5. Original End Time: This variable is a 14-digit integer indicating the end time.

**Some issues noted with the data include**
1. The meaning of some variables are not easily understandable. For example, the original start time and end time values are not very intuitive.
2. The "hashedEmail" variable name has a different convention compared to other two-worded variable like "played_hours". It should maybe have been "hashed_email" for more consistency.

## 2. Question

- **Question Chosen**

We would like to know something about our population of users, in particular, we would like to have a good model whether or not a player will continue contributing given past participation."

We would like to investigate whether the age and hours played can predict the experience of the players. 

The data available in the players.csv can help with this classification problem. Specifically the variables "experience", "played_hours" and "age" will be used in this data analysis.

- **Data Wrangling**

We can convert the played_hours column in "minutes" since there are a lot of players with less than an hour of playing.

## 3. Exploratory Data Analysis and Visualization

- minimum necessary wrangling for tidy format
- make a few plots using best practices (labels, titles, units)
- explain any insights gained from these plots to help understand

In [69]:
import pandas as pd
import altair as alt

#reading data
players_data = pd.read_csv("players.csv")
sessions_data = pd.read_csv("sessions.csv")

#data wrangling
players = players_data.assign(played_minutes = players_data["played_hours"] * 60)[["played_minutes","experience","age"]]

#graphs
players_plot_1 = alt.Chart(players).mark_bar(opacity=0.5).encode(
    x = alt.X("played_minutes").title("Minutes Played by Player"),
    y = alt.Y("experience").title("Level of Experience")
)

players_plot_2 = alt.Chart(players).mark_bar().encode(
    x = alt.X("age").title("Age of Player"),
    y = alt.Y("experience").title("Level of Experience")
)

players_plot_3 = alt.Chart(players).mark_point().encode(
    x = alt.X("age").title("Age of the Player"),
    y = alt.Y("played_minutes").title("Minutes Played by Player"),
)

players_plot_4 = alt.Chart(players).mark_point().encode(
    x = alt.X("age").title("Age of Player"),
    y = alt.Y("played_minutes").title("Minutes Played by Player"),
    color = alt.Color("experience").title("Level of Experience")
)
players_plot_3


Through Plot 1, it can be found that regular players spend the most time on the platform and amateur players come in second.
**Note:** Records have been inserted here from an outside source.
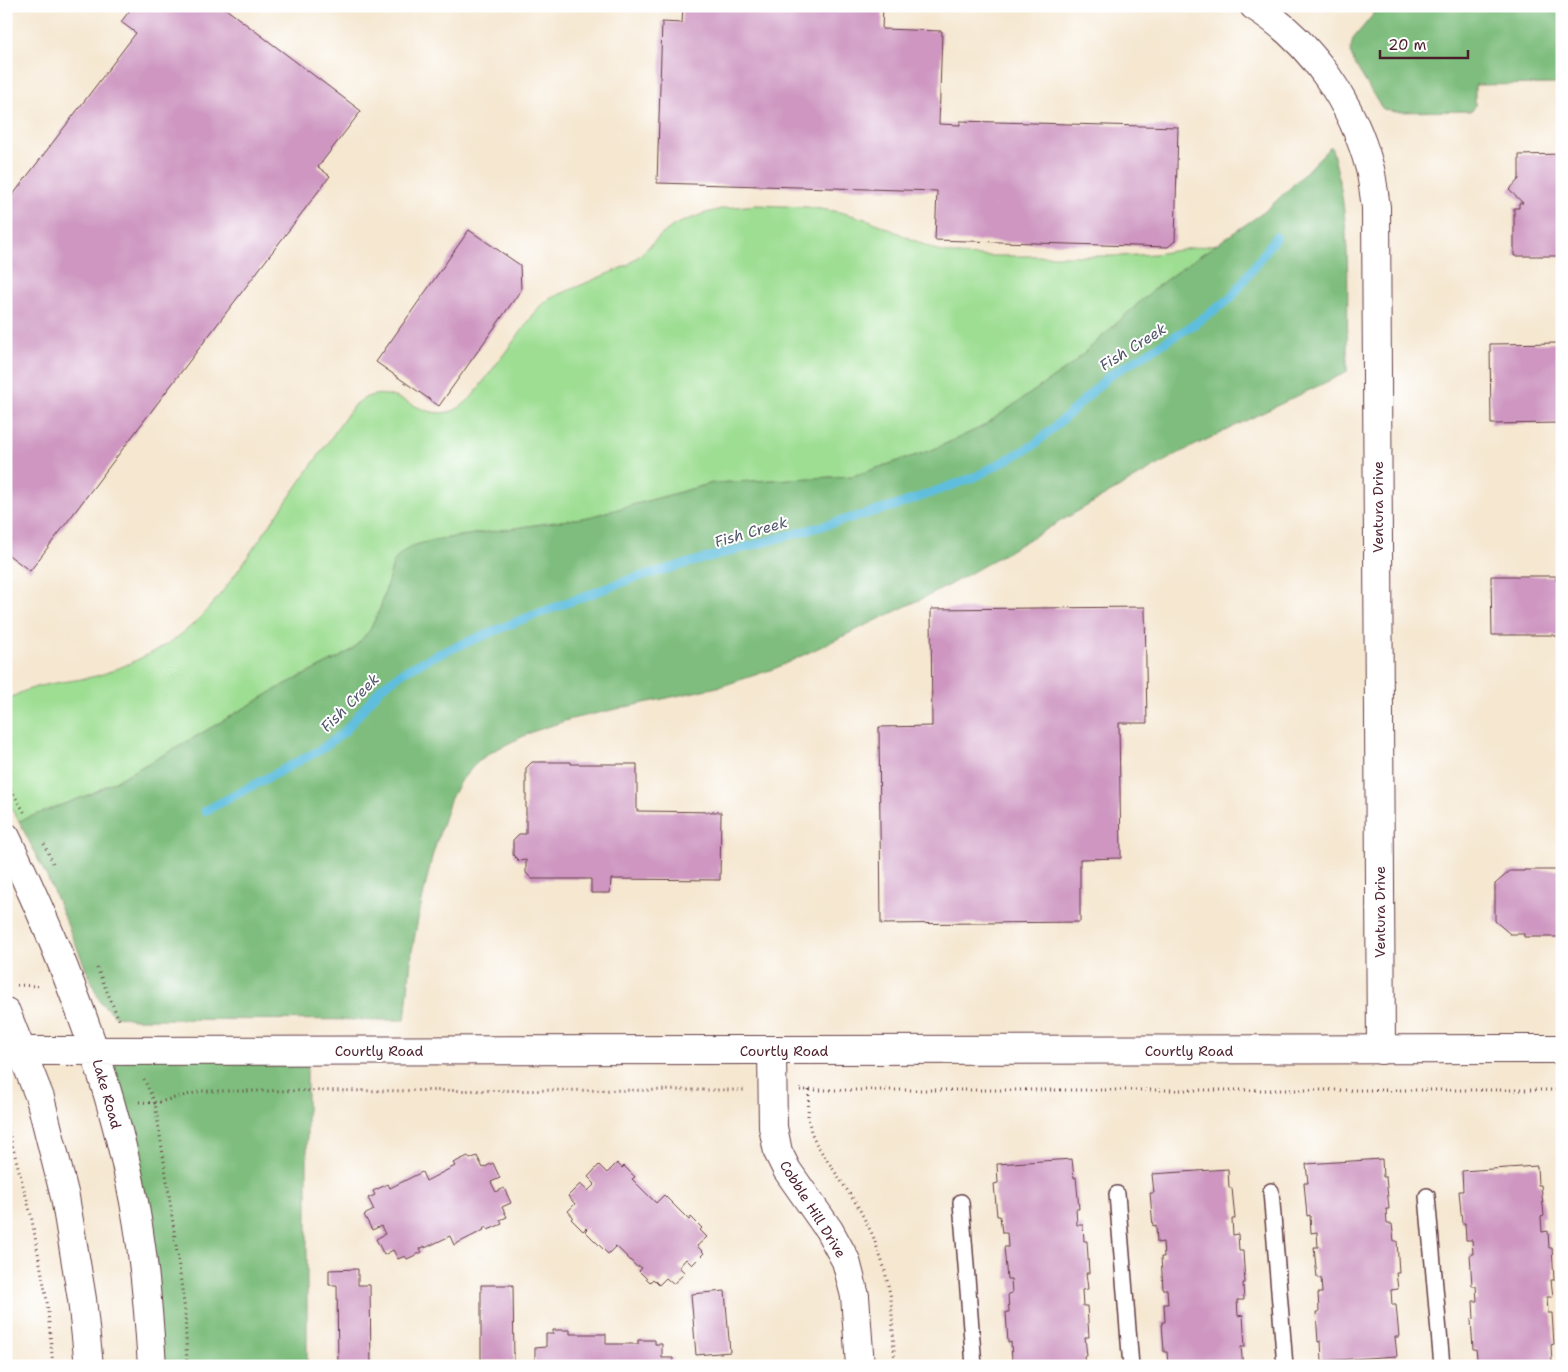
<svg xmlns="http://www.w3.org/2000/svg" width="1568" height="1372" font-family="'Shantell Sans',sans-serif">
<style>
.green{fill:#9ede93;stroke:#747e5f}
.forest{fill:#7ebd7d;stroke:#646e54}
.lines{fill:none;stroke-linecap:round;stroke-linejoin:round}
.stream{stroke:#5fbede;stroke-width:9}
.building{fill:#ce96c1}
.service-casing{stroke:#643d44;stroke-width:18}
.minor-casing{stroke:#643d44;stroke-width:30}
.tertiary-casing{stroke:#643d44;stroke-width:30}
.path{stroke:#643d44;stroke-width:3;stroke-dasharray:1 4;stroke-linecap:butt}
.service{stroke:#fff;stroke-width:15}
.minor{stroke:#fff;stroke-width:28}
.tertiary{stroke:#fff;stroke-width:28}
.labels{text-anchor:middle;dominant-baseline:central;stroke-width:4;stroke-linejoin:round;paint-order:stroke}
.street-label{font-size:14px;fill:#4a1f2b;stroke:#fff}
.water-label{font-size:15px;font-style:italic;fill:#51576a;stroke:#fff}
</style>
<rect width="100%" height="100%" fill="#fff"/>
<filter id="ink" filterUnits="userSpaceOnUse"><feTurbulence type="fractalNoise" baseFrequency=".02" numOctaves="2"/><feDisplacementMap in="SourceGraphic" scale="10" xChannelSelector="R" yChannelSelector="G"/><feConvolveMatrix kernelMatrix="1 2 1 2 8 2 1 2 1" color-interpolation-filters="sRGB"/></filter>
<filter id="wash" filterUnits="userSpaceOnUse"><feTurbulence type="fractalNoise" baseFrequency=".0096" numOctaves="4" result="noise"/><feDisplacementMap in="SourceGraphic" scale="20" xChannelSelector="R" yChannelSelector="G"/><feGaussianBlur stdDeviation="1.12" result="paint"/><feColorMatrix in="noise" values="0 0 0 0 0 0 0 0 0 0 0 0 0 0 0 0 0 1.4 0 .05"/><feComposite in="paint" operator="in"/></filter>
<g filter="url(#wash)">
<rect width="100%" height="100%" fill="#f5e7d0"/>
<path class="green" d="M756 205 807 207 840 212 869 220 938 251 959 255 983 256H1120L1155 254 1217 244 1186 265 1155 288 1070 366 982 427 932 450 853 476 713 483 589 517 434 540 412 546 394 561 380 609 370 630 353 649 340 657 282 686 173 750 91 794 19 821 6 800V701C35 681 64 684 96 676 118 670 139 659 159 649 207 623 236 572 267 529 296 488 325 446 354 405 359 402 363 399 367 397 397 385 419 419 449 412 458 410 464 404 471 398L540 306 551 298 628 265 641 254 660 236 674 225 703 214 725 208Z"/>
<path class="forest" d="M1376 6H1562V84L1475 85V106L1472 111 1395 112 1383 109 1379 104 1356 66 1351 55V47L1353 39 1372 16Z
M1331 146C1353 219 1347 296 1347 372L1177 454 969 574 936 592 776 668 722 686 571 719 532 732 495 750 478 761 459 783 450 800 432 857 418 919 412 951 405 1020 135 1019 115 1016 100 1002 48 879 19 821 91 794 173 750 282 686 340 657 353 649 370 630 380 609 394 561 402 552 412 546 434 540 589 517 713 483 853 476 932 450 982 427 1070 366 1155 288 1186 265 1264 212 1288 190Z
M95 1051H307V1366H152Z"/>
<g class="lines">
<path class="stream" d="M205 811 320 750 344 732 382 687 405 671 434 656 521 620 631 579 895 506 975 477 1034 445 1070 413 1109 376 1195 324 1231 298 1276 237"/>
</g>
<g id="blocks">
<path class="building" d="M133 6H222L361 111 318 167 330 176 30 571 6 553V204L136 33 121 22Z
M683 6H883L882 29 942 31 939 124 960 125V121L1178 127 1175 241 1168 247 935 240 937 191 657 183 662 22 682 23Z
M1562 154V256H1514V208H1519V203H1523L1509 190 1519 179V155Z
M469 230 520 265 521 290 439 406 376 362Z
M1562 343V423L1491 424 1490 344Z
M1491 576H1556V581H1562V636H1554V635H1492Z
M1145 607 1147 723H1119L1121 858 1080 859V922L881 924 879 727 932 726 931 609Z
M532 762H571V764H637V811L721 812 720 880 611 879 610 893H591V879H532L526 873V860L519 861 513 855V840L519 834H526V768Z
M1524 870H1562V937H1524V934H1510L1495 921V884L1510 871H1524Z
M468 1156 470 1159 477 1156 483 1168 493 1163 500 1178 491 1182 496 1192 504 1188 511 1203 502 1207 507 1217 500 1220 502 1224 488 1230 486 1227 483 1229 484 1230 454 1245 450 1236 425 1248V1246L420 1249 422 1252 407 1259 405 1256 398 1259 393 1250 384 1255 376 1239 385 1234 381 1226 372 1230 364 1215 374 1210 368 1198 375 1195 373 1191 388 1184 390 1188 422 1172 426 1181 455 1166 453 1163Z
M1072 1159 1074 1178 1076 1177 1079 1209H1076L1077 1225H1083L1084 1241H1087L1089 1273H1086L1088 1289 1082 1290 1083 1306H1087L1089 1337H1085L1087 1356H1084L1085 1366H1015V1362H1012L1011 1342 1008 1343 1006 1312H1009L1008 1294 1012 1293 1011 1279H1007L1004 1247H1008L1007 1233H1002L1000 1216H997L994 1184 998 1183 997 1164Z
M1382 1159 1383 1177H1386L1389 1209H1386L1387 1224H1392L1394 1241H1397L1399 1273H1396L1398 1289 1391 1290 1392 1305H1396L1399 1337H1395L1397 1356 1322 1361 1321 1341 1318 1342 1316 1312H1319L1318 1293H1322L1321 1278H1317L1314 1247H1318L1317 1232 1311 1233 1310 1215 1307 1216 1304 1183H1308L1306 1164Z
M617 1163 622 1168 624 1166 635 1177 632 1179 656 1203 664 1195 689 1220 691 1217 702 1228 700 1230 707 1237 697 1246 704 1253 692 1265 686 1259 679 1267 685 1273 673 1284 666 1278 659 1285 653 1279 650 1282 639 1271 642 1268 639 1266 637 1267 616 1246 608 1254 585 1231 587 1229 586 1228 583 1231 571 1219 573 1217 568 1211 575 1204 568 1196 580 1184 588 1191 595 1184 588 1177 599 1165 607 1173Z
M1537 1166 1538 1185H1541L1544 1216 1541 1217 1542 1232 1548 1231 1549 1248H1552L1554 1280H1551L1553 1297H1547L1548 1313H1552L1554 1344 1551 1345 1552 1363 1516 1366H1478L1476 1349H1473L1471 1320 1474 1319 1473 1301H1477L1476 1286H1472L1470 1254H1473L1472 1240H1466L1465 1223H1462L1459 1191H1463L1462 1171Z
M1228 1169 1229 1188H1232L1235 1219H1232L1233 1235 1238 1234 1239 1251H1243L1245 1283H1243L1244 1300H1237L1238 1316 1243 1315 1245 1347H1241L1243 1366H1168L1167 1352H1164L1162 1322H1165L1164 1304H1168L1167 1289H1163L1161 1257H1164L1163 1242 1157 1243 1156 1225 1153 1226 1150 1193H1154L1152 1174Z
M358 1269V1285H370L371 1366H338L337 1285H329V1270Z
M481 1285H513L514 1361H481Z
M725 1291 730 1352 696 1355 691 1294Z
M553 1330H570V1334H606V1344H638V1340H655V1344H662V1358H673V1366L535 1365V1348L546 1347V1334H553Z"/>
</g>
</g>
<g filter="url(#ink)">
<use href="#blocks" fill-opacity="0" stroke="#643d44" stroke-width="1"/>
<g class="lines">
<defs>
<path id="service" d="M1271 1191 1285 1366
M1117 1194 1131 1366
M1427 1196 1442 1366
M961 1202 974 1366"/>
<path id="minor" d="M1254 6C1312 42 1353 104 1370 169 1373 182 1374 195 1376 207L1381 1050
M772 1051 773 1127 778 1152 787 1170 829 1230 846 1261 855 1296 860 1366"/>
<path id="tertiary" d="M6 837C59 947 105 1062 130 1182 143 1242 148 1304 152 1366
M6 1012 40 1098 65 1197 82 1299 89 1366
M6 1051 1562 1049"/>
</defs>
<use href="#service" class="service-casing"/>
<use href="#minor" class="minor-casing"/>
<use href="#tertiary" class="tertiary-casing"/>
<path class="path" d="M6 781 26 815
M44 844 53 863
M97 968 120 1022
M17 985 41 986
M144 1079 155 1103 169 1194 185 1311 187 1366
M800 1090H1562
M809 1090 808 1117 811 1132 817 1145 859 1208 873 1236 884 1267 891 1298 895 1366
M139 1102 155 1103 202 1091 744 1090
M6 1122 31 1215 47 1301 53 1366"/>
<use href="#service" class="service"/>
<use href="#minor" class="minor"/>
<use href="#tertiary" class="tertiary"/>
</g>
</g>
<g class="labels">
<g class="street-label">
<text transform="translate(1378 507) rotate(-90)">Ventura Drive</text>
<text transform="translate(1380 912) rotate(-90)">Ventura Drive</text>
<text x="379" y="1051">Courtly Road</text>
<text x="784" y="1051">Courtly Road</text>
<text x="1189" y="1051">Courtly Road</text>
<text transform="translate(107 1094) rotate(74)">Lake Road</text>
<text transform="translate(813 1209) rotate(58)">Cobble Hill Drive</text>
</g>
<g class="water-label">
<text transform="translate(1133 347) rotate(-32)">Fish Creek</text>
<text transform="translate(751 532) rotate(-16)">Fish Creek</text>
<text transform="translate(350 703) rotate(-45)">Fish Creek</text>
</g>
</g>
<rect width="1568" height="1372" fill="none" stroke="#fff" stroke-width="25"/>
<path d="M1380 50v8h88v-8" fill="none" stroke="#4a1f2b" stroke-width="2.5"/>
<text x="1388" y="50" font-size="15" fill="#4a1f2b" stroke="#ffffff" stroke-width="4" paint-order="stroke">20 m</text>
</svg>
However, beginners, pros and veterans spend a similar amount of time playing. This might make it hard to predict beginners, pros and veterans.

In Plot 3, there is no clear relationship on minutes played and age of the player. There might be more analysis required or change the explanatory variables for the project.

In [54]:
players

Unnamed: 0,played_minutes,experience,age
0,1818.0,Pro,9
1,228.0,Veteran,17
2,0.0,Veteran,17
3,42.0,Amateur,21
4,6.0,Regular,21
...,...,...,...
191,0.0,Amateur,17
192,18.0,Veteran,22
193,0.0,Amateur,17
194,138.0,Amateur,17


## 4. Methods and Plan

**Method:**

  One possible method is through the KNN Classification method and choosing the right number of neighbours to optimize the model.

**Why is this method appropriate?**
    This method is appropriate as this is a classification model, trying to predict which experience level a player would be based on their age and hours played.

**What are the potential limitations or weaknesses of the method selected?**
    These variables might not be the best ones to predict the experience level.

**How are you going to compare and select the model?**
    Comparing through accuracy and selecting the model with neighbours that would optimize the accuracy of the model. Cross validation also can be used to select the optimal number of neighbours.

  
**How are you going to process the data to apply the model? For example: - Are you splitting the data? How? How many splits? What proportions will - you use for the splits? At what stage will you split? Will there be a validation set? Will you use cross validation?**

Yes, the data has to be split into testing and training data. Two splits can be made with 40% of the data kept for testing for model and 60% for training the model.

The data will be split before creating the model. Yes cross validation will be used to find the optimal number of knn neighbours.